AWS instance needs to query a database on the home server? It just connects. Home server needs to backup to S3 through a specific AWS instance? Route it through Tailscale. Developer needs to test against the production database clone on the Hetzner instance? SSH tunnel through Tailscale.
The networking layer is invisible. Services connect using Tailscale IPs. Traffic routes peer-to-peer when possible, through relay servers when direct connection isn’t available. It just works.
The Practical Benefits
No firewall rules for inter-service communication. Resources are either on the Tailscale network or they’re not. Access control happens in the ACL, not scattered across security groups and iptables.
No bastion hosts. Developers connect to internal resources through Tailscale. Their devices are authenticated, access is logged, no shared jump boxes.
No VPN server maintenance. Tailscale runs the coordination server. You run the clients.
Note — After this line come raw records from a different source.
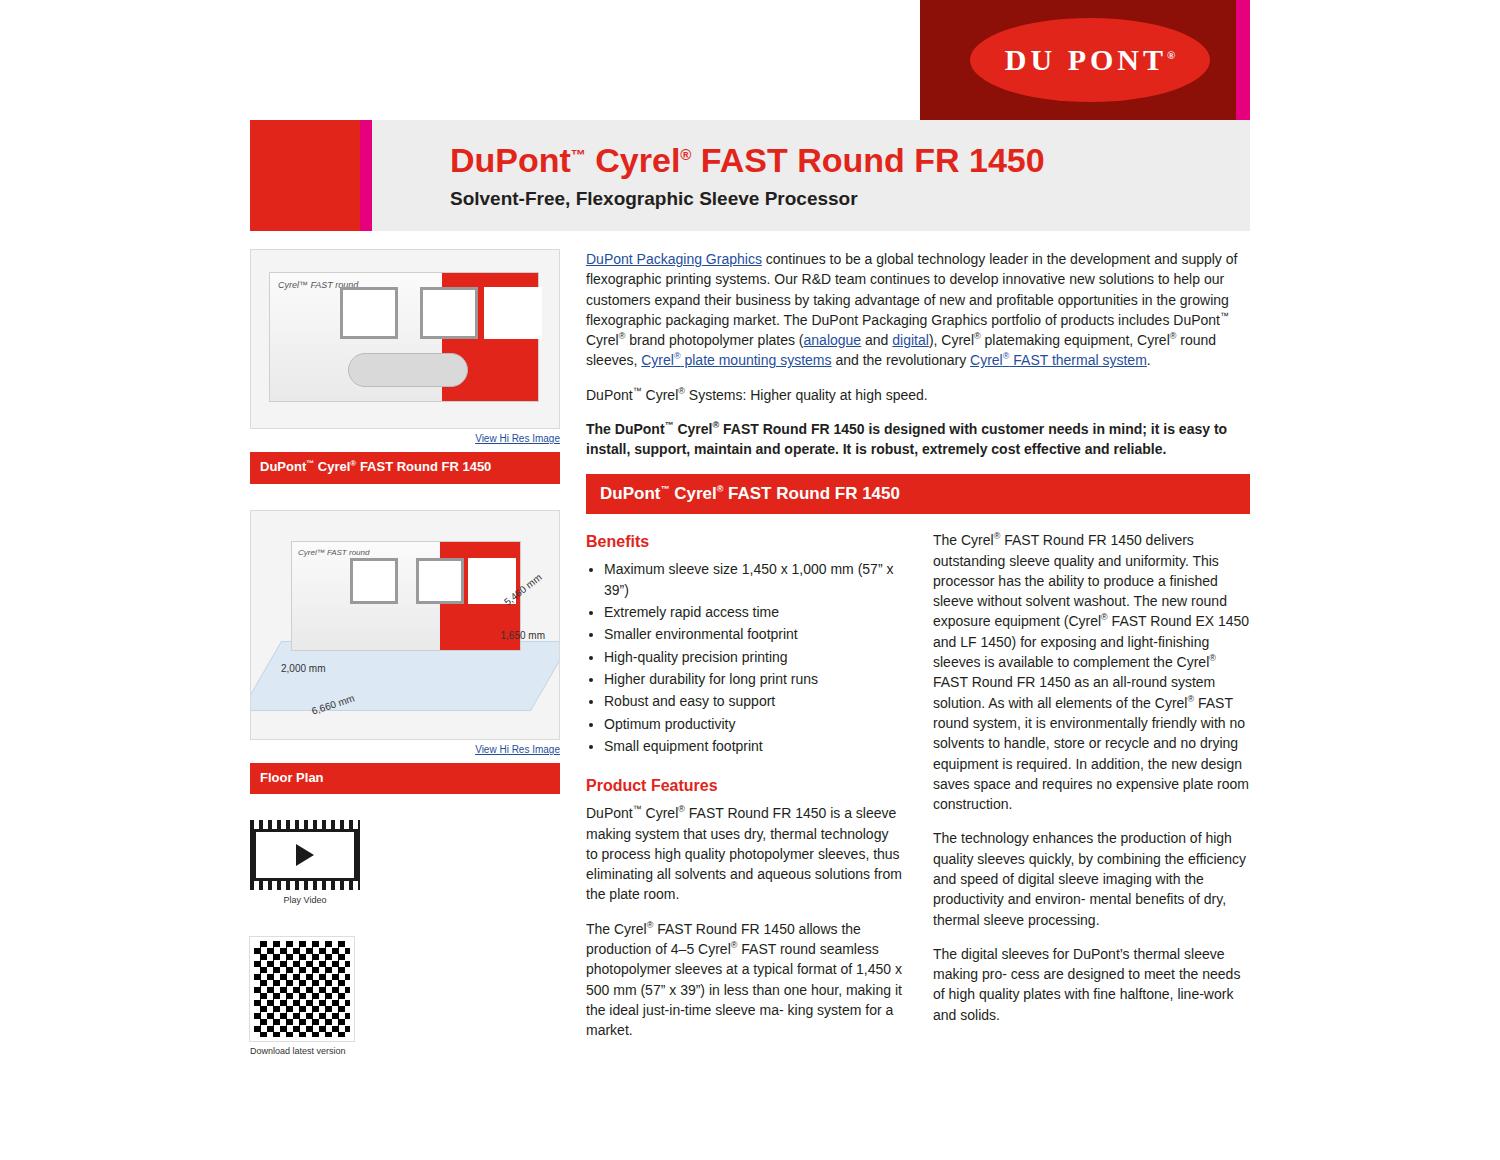DU PONT®
DuPont™ Cyrel® FAST Round FR 1450
Solvent-Free, Flexographic Sleeve Processor
Cyrel™ FAST round
View Hi Res Image
DuPont™ Cyrel® FAST Round FR 1450
Cyrel™ FAST round
5,460 mm 1,650 mm 2,000 mm 6,660 mm
View Hi Res Image
Floor Plan
Play Video
Download latest version
DuPont Packaging Graphics continues to be a global technology leader in the development and supply of flexographic printing systems. Our R&D team continues to develop innovative new solutions to help our customers expand their business by taking advantage of new and profitable opportunities in the growing flexographic packaging market. The DuPont Packaging Graphics portfolio of products includes DuPont™ Cyrel® brand photopolymer plates (analogue and digital), Cyrel® platemaking equipment, Cyrel® round sleeves, Cyrel® plate mounting systems and the revolutionary Cyrel® FAST thermal system.
DuPont™ Cyrel® Systems: Higher quality at high speed.
The DuPont™ Cyrel® FAST Round FR 1450 is designed with customer needs in mind; it is easy to install, support, maintain and operate. It is robust, extremely cost effective and reliable.
DuPont™ Cyrel® FAST Round FR 1450
Benefits
Maximum sleeve size 1,450 x 1,000 mm (57” x 39”)
Extremely rapid access time
Smaller environmental footprint
High-quality precision printing
Higher durability for long print runs
Robust and easy to support
Optimum productivity
Small equipment footprint
Product Features
DuPont™ Cyrel® FAST Round FR 1450 is a sleeve making system that uses dry, thermal technology to process high quality photopolymer sleeves, thus eliminating all solvents and aqueous solutions from the plate room.
The Cyrel® FAST Round FR 1450 allows the production of 4–5 Cyrel® FAST round seamless photopolymer sleeves at a typical format of 1,450 x 500 mm (57” x 39”) in less than one hour, making it the ideal just-in-time sleeve ma- king system for a market.
The Cyrel® FAST Round FR 1450 delivers outstanding sleeve quality and uniformity. This processor has the ability to produce a finished sleeve without solvent washout. The new round exposure equipment (Cyrel® FAST Round EX 1450 and LF 1450) for exposing and light-finishing sleeves is available to complement the Cyrel® FAST Round FR 1450 as an all-round system solution. As with all elements of the Cyrel® FAST round system, it is environmentally friendly with no solvents to handle, store or recycle and no drying equipment is required. In addition, the new design saves space and requires no expensive plate room construction.
The technology enhances the production of high quality sleeves quickly, by combining the efficiency and speed of digital sleeve imaging with the productivity and environ- mental benefits of dry, thermal sleeve processing.
The digital sleeves for DuPont’s thermal sleeve making pro- cess are designed to meet the needs of high quality plates with fine halftone, line-work and solids.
Updates are automatic, reliability is their problem, not yours.
No complex routing. Subnet routes advertise entire networks. Traffic flows directly between nodes. Adding a new cloud region is a single command.
When Not to Use Tailscale
If you’re running everything in a single cloud provider and never need external access, you don’t need Tailscale. Use the cloud provider’s private networking.
If you need guaranteed bandwidth or specific latency SLAs, direct connections or dedicated circuits make more sense. Tailscale routes traffic peer-to-peer when possible, but NAT traversal and relay servers add overhead.
If your compliance requirements prevent using third-party coordination servers, Headscale is a self-hosted alternative. It implements the Tailscale control protocol, giving you the same functionality with infrastructure you control.
Implementation Approach
Start small. Install Tailscale on a single development server and your laptop. Verify you can reach it. Add ACLs restricting access by user and port.
Add a production server, tag it differently, adjust ACLs to enforce separation. Verify developers can reach development but not production.
Enable subnet routing on a gateway instance in your cloud VPC. Verify you can reach internal resources. Gradually migrate services to bind on Tailscale IPs instead of public addresses.
Once the pattern works, expand it. Every new server gets Tailscale installed. Every new service binds to its Tailscale interface. VPN configurations get deleted.
The network layer stops being something you think about. Resources are reachable, access is controlled, traffic is encrypted. Build infrastructure, not network configurations.